= What you should do =
From the entries below, reproduce exactly the line containing "2. Revise §", the line containing "Establishment and membership.", and every line in between, with nothing added.

Segment Open

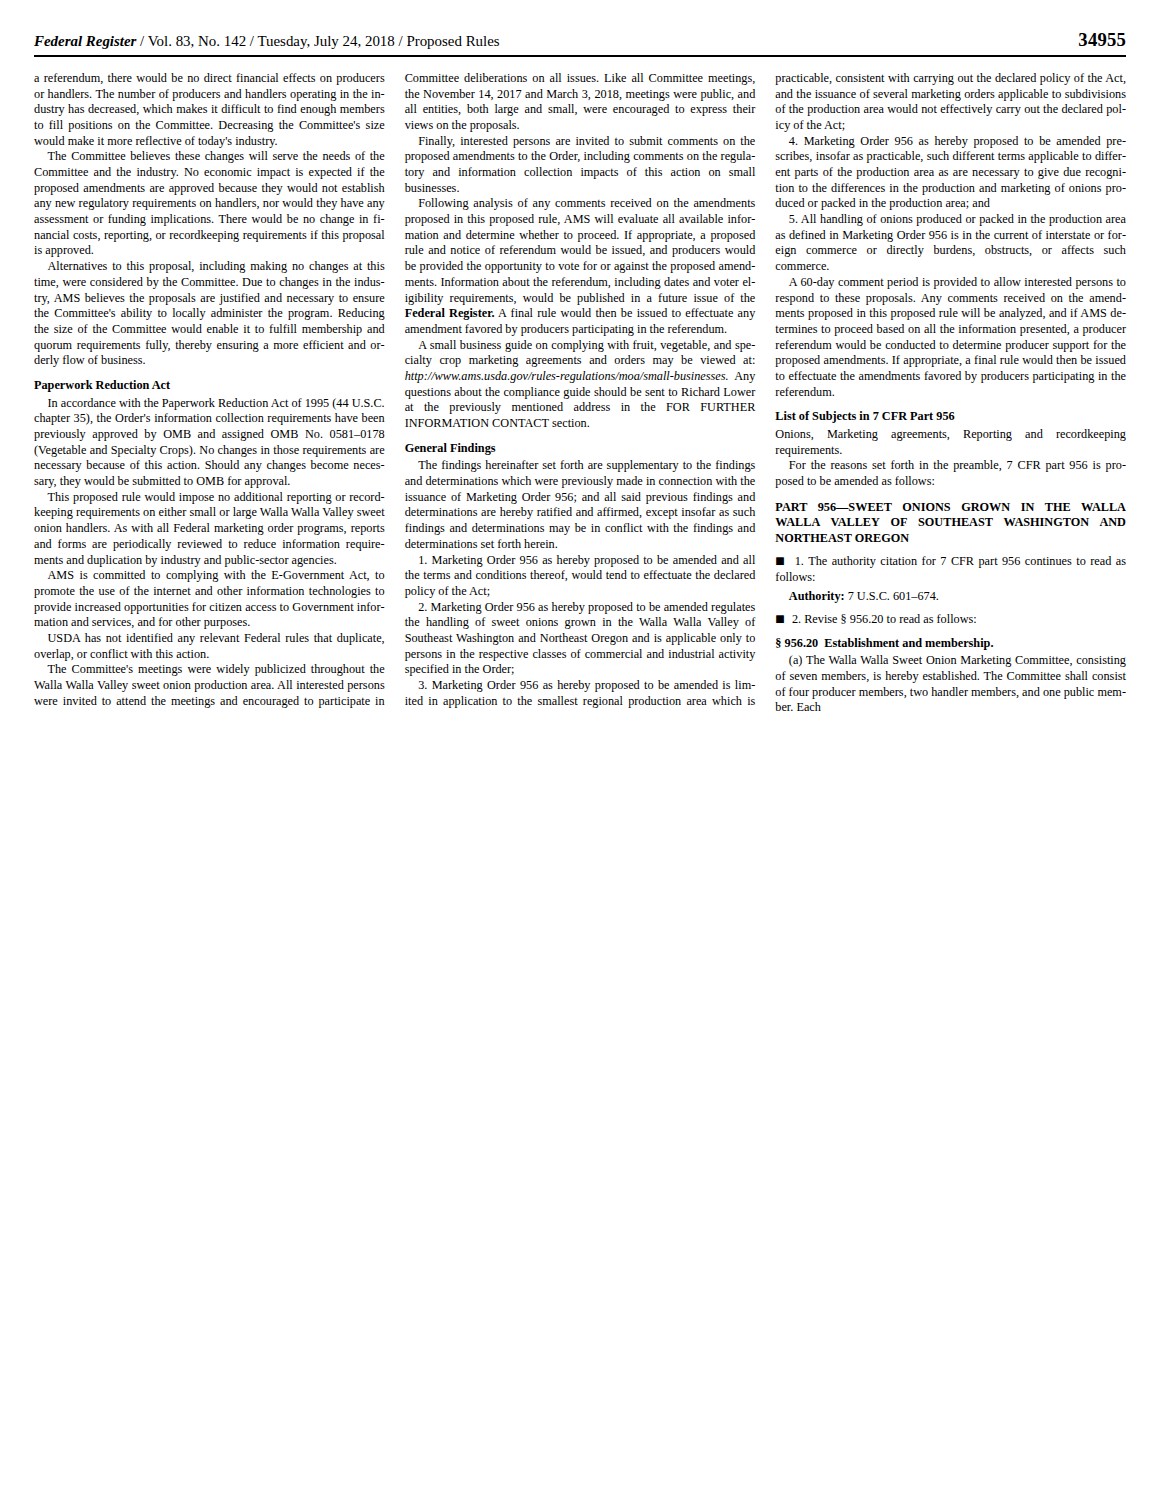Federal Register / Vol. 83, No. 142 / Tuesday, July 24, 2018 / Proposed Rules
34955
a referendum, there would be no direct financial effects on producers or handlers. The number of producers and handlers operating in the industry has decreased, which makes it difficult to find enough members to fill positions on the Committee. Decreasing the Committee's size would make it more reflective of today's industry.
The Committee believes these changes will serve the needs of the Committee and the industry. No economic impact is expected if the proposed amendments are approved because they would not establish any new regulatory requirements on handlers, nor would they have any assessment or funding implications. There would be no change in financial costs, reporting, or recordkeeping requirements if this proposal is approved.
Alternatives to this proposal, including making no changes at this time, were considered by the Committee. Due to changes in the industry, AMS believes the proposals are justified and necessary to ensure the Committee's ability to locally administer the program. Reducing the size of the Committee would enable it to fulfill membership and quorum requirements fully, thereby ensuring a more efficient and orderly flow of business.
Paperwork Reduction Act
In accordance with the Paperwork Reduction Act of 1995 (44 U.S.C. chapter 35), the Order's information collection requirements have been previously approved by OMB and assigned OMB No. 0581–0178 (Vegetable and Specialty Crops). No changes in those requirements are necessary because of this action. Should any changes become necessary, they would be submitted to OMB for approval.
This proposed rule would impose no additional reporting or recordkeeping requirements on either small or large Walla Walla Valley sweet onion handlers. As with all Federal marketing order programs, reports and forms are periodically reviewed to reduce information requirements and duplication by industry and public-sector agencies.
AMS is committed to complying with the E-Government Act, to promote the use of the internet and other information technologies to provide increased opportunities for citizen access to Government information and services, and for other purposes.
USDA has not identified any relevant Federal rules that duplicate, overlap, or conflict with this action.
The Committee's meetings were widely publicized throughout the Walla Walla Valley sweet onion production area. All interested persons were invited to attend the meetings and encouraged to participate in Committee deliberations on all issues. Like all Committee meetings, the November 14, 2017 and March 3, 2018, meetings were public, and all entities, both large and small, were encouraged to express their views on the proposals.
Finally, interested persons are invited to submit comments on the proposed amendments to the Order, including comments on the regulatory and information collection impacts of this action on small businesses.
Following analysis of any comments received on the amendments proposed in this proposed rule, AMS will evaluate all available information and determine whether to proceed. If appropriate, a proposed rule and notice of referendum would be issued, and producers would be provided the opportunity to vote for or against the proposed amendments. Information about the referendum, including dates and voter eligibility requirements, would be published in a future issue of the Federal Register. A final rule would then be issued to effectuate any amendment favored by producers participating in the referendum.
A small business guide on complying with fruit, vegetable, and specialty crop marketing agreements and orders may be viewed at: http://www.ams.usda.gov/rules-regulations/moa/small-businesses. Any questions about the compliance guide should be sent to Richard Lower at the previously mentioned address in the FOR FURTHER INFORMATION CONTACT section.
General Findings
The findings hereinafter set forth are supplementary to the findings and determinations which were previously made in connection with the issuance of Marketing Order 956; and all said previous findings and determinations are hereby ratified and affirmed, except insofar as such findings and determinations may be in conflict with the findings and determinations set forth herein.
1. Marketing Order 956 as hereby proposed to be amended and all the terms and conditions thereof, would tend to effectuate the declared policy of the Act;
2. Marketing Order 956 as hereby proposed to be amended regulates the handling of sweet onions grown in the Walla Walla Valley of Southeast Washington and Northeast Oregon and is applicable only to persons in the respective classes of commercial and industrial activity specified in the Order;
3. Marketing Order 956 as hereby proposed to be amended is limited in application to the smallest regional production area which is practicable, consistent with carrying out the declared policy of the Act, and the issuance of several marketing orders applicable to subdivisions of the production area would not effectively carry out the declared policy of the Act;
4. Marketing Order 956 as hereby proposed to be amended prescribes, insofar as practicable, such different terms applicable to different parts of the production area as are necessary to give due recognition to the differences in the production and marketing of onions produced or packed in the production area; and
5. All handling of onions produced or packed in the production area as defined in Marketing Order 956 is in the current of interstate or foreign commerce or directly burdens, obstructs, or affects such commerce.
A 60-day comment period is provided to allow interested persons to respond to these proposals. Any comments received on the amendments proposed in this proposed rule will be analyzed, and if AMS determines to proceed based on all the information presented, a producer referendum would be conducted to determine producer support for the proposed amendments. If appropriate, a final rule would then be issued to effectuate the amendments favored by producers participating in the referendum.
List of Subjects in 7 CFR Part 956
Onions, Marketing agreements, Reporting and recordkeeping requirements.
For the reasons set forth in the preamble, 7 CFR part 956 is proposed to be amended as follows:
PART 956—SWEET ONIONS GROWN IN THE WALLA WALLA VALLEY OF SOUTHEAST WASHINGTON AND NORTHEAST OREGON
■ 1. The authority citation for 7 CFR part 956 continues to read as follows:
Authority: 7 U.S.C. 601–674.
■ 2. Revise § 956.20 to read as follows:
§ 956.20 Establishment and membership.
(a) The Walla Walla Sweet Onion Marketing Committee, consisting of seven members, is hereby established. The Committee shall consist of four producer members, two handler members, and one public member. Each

Segment Closed

= Result of the exercise =
■ 2. Revise § 956.20 to read as follows:
§ 956.20 Establishment and membership.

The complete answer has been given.